The Dubliners opens the Pergola's season, from 1 to 14 October 2021
In the oldest theatre in Florence, redesigned for the occasion, the last of Joyce's stories is staged
The Teatro della Pergola reopens its theatre season with the national premiere (until 14 October) of The Dubliners by Giancarlo Sepe, with the Compagnia Teatro La Comunità and the Nuovi brought together by a master of genre contamination.
Sepe, an interpreter of theatre as a synthesis of all the arts, becomes for the Fondazione Teatro della Toscana, which is producing The Dubliners, the fundamental reference point for a new artistic path involving young people and which, in overcoming genres and distinctions, offers them the possibility of exploring the unpredictable and learning to constantly overcome their own limits.

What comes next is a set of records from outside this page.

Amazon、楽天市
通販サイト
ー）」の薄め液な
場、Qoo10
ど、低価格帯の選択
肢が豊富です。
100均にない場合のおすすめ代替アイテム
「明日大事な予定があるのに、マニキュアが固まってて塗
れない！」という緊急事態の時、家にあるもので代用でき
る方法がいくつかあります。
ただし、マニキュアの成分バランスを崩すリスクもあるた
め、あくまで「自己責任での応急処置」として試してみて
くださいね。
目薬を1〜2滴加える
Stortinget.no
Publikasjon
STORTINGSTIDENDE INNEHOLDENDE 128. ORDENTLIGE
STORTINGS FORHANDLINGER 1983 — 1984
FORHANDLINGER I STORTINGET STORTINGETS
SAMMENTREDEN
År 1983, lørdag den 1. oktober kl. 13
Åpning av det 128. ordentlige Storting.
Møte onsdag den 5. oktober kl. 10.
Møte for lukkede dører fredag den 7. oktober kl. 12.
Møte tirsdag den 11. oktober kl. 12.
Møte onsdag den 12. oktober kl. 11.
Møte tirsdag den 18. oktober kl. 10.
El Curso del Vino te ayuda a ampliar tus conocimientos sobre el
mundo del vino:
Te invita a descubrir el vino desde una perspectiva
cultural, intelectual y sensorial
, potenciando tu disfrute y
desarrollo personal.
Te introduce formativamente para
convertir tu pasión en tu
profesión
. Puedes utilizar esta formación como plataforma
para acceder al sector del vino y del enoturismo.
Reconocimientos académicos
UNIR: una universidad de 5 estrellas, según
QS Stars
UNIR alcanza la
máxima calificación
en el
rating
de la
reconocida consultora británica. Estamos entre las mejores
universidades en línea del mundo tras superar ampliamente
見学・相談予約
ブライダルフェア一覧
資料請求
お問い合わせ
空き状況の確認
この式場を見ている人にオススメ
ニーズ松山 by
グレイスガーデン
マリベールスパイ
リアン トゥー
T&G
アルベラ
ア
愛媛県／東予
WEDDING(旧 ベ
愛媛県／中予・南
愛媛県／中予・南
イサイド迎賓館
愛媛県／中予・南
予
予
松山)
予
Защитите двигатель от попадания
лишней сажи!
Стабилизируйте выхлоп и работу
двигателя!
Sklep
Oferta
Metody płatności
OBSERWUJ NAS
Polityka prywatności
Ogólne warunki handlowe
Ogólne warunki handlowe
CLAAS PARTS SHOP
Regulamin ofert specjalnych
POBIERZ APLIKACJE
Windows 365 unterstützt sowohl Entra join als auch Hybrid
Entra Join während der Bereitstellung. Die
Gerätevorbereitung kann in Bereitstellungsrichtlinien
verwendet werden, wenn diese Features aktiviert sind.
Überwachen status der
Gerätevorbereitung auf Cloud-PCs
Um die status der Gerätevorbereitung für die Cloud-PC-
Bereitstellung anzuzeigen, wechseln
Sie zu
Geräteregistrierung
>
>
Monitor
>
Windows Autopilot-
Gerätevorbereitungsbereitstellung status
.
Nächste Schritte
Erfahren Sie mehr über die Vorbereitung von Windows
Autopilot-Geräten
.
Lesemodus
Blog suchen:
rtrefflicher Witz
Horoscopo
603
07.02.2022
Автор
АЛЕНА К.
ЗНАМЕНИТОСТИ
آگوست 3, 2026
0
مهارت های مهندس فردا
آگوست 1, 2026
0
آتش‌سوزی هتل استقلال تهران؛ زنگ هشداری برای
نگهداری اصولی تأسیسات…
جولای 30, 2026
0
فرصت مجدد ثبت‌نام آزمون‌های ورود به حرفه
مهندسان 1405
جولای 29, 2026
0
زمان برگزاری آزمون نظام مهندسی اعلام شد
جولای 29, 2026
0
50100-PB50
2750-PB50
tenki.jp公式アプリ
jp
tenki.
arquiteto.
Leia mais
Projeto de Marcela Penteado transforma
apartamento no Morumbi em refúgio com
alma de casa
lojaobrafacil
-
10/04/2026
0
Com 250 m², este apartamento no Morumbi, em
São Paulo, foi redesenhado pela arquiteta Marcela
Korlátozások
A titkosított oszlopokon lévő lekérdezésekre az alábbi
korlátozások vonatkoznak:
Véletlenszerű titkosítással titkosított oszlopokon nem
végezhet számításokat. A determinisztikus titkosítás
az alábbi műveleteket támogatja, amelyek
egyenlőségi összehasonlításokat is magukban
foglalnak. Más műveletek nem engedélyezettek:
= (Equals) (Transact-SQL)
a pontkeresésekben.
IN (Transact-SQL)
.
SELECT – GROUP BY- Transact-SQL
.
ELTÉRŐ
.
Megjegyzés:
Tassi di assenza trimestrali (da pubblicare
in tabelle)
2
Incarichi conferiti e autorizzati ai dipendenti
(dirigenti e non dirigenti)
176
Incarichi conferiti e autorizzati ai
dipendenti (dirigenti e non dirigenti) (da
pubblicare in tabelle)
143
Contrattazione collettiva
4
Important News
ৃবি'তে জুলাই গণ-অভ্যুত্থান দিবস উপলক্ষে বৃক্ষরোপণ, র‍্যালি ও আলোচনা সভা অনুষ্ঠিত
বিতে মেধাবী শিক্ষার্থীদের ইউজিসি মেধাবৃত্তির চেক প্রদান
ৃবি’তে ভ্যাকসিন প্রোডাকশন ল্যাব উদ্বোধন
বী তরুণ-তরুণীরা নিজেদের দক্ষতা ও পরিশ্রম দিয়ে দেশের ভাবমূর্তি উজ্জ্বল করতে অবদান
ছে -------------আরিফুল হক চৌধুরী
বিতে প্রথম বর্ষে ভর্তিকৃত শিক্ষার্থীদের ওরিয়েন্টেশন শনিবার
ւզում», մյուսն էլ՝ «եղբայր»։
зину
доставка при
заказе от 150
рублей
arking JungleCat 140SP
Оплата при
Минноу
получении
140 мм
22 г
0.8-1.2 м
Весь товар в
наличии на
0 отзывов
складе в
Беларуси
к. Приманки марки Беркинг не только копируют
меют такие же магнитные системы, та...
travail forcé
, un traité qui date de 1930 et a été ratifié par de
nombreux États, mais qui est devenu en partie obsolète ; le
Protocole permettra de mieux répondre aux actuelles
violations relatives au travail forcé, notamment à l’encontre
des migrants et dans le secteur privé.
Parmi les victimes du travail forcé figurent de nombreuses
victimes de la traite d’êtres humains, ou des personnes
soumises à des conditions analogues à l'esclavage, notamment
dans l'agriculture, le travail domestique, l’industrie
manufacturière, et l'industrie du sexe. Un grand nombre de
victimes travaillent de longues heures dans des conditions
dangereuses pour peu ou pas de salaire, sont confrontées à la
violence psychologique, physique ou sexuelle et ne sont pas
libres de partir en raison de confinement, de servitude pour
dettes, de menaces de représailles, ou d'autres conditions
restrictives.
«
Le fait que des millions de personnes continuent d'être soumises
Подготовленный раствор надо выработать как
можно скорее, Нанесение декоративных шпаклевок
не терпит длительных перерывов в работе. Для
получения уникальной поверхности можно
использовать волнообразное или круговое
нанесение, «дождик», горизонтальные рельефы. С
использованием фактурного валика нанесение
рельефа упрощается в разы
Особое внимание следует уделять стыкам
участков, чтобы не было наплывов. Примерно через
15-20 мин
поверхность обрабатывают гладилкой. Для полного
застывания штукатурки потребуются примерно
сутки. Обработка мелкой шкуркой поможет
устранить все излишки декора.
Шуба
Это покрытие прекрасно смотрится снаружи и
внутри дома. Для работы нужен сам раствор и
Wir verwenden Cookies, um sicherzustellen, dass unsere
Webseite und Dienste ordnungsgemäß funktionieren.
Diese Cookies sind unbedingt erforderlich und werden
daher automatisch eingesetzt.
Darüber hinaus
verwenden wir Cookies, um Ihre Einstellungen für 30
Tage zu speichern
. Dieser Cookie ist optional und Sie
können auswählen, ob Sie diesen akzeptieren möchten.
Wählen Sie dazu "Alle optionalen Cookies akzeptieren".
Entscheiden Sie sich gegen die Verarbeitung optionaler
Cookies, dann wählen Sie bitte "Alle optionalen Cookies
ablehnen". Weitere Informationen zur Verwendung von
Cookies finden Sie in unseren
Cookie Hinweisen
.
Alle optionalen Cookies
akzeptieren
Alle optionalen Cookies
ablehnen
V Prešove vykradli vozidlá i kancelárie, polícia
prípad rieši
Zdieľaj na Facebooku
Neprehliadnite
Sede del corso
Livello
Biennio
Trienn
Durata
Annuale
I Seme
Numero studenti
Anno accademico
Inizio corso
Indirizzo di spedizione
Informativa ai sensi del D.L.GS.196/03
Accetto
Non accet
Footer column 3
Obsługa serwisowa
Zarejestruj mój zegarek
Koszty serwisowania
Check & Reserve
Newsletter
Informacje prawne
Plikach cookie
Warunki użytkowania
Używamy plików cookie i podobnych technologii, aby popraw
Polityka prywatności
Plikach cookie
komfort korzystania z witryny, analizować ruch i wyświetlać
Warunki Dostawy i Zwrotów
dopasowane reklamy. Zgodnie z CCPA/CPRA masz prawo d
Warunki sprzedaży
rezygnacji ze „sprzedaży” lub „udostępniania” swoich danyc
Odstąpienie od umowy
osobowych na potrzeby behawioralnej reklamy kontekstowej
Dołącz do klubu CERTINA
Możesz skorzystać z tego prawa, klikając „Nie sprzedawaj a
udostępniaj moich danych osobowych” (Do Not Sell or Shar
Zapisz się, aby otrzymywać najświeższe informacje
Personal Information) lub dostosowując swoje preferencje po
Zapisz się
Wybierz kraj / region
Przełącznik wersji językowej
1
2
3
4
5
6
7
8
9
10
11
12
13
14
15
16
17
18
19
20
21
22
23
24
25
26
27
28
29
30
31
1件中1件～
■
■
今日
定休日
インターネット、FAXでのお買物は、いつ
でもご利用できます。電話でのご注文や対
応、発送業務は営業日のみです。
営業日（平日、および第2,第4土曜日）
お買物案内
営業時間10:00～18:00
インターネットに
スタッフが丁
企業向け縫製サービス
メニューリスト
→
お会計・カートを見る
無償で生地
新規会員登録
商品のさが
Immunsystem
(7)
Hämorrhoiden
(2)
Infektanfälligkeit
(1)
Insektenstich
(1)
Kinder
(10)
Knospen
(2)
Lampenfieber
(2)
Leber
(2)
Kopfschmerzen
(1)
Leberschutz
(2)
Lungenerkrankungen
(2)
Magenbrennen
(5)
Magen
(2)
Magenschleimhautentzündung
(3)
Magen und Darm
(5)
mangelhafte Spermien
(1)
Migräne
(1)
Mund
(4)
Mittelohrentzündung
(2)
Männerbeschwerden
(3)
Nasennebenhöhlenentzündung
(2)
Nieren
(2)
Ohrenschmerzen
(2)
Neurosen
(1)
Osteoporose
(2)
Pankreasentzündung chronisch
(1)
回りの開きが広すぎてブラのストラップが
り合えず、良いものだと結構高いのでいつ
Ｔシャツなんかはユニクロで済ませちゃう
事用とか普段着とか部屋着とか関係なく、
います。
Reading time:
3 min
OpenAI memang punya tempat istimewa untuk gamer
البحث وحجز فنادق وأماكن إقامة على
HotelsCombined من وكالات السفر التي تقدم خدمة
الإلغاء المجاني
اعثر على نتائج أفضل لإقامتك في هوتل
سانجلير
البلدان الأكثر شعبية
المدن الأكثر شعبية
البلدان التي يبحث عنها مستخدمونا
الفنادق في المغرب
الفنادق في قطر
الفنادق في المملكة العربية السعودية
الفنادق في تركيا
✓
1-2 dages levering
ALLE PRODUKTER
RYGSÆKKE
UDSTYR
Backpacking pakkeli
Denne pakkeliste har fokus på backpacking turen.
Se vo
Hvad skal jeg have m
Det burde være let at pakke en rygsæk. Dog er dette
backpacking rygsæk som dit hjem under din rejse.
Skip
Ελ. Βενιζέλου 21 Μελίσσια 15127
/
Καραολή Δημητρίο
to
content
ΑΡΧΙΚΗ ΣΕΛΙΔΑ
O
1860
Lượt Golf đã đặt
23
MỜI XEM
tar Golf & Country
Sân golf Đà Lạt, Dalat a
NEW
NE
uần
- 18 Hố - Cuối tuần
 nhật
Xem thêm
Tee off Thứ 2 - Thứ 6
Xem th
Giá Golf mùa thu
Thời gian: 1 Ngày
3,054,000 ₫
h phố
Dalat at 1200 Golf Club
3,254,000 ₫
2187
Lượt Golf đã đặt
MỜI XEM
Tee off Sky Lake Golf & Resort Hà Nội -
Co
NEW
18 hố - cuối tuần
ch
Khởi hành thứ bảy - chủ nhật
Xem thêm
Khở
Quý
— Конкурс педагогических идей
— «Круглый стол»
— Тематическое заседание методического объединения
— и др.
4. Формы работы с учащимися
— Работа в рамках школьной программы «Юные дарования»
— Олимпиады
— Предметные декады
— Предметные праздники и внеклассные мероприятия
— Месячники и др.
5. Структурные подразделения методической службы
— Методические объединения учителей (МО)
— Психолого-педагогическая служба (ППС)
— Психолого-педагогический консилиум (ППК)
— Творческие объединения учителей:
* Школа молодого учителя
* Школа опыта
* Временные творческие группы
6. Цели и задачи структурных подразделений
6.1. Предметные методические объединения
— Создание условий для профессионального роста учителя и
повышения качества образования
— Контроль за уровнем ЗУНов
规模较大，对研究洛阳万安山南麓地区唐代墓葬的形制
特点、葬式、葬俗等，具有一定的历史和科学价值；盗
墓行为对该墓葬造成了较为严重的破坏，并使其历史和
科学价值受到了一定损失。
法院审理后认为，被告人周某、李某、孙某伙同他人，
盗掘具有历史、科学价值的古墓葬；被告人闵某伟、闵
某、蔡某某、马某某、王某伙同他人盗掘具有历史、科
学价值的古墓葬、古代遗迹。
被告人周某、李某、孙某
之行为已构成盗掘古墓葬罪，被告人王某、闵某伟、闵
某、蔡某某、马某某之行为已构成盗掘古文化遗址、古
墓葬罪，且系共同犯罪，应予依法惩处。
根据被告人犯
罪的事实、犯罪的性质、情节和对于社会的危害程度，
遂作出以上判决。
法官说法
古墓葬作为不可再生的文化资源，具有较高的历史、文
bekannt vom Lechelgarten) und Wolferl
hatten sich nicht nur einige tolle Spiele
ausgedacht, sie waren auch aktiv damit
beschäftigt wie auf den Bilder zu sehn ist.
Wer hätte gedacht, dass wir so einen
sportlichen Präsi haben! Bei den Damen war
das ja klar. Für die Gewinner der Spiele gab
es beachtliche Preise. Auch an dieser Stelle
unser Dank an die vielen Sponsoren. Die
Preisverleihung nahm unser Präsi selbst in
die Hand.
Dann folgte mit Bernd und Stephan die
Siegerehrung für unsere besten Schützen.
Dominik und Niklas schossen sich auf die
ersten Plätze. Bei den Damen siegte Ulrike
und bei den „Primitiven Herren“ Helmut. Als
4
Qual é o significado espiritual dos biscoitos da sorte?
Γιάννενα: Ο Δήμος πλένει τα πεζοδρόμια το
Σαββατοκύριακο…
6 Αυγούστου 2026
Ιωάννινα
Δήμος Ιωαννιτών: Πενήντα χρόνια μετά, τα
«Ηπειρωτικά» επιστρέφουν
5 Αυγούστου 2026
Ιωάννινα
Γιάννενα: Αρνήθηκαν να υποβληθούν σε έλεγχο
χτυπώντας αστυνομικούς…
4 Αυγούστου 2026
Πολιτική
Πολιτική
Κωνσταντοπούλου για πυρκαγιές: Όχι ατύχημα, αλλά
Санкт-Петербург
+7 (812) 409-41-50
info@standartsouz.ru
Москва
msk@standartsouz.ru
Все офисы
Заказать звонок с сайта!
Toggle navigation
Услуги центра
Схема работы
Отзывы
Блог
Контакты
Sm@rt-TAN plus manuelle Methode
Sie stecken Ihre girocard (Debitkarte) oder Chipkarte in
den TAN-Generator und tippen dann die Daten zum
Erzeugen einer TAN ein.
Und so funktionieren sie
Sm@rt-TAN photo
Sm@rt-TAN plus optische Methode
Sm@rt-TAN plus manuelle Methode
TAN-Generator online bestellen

In a Pergola redesigned for the occasion, the last of the stories, The Dead, and the twelfth, Ivy Day in the Committee Room, of the fifteen written by James Joyce at the beginning of the twentieth century about the static and alienated existence of the Dubliners to which the author belonged, are staged. The scenes disappear and the spectator is immersed in the grey, smoky atmosphere of a Dublin where tired, exhausted characters drag themselves along in the vain hope of finding a momentum, a jolt of life. It is a collection of epiphanies, with a city that Joyce transfigures into a religious revelation, to make clear to his fellow citizens that they are at the centre of a spiritual paralysis, corrupted and oppressed by rules that are as useless as they are cruel.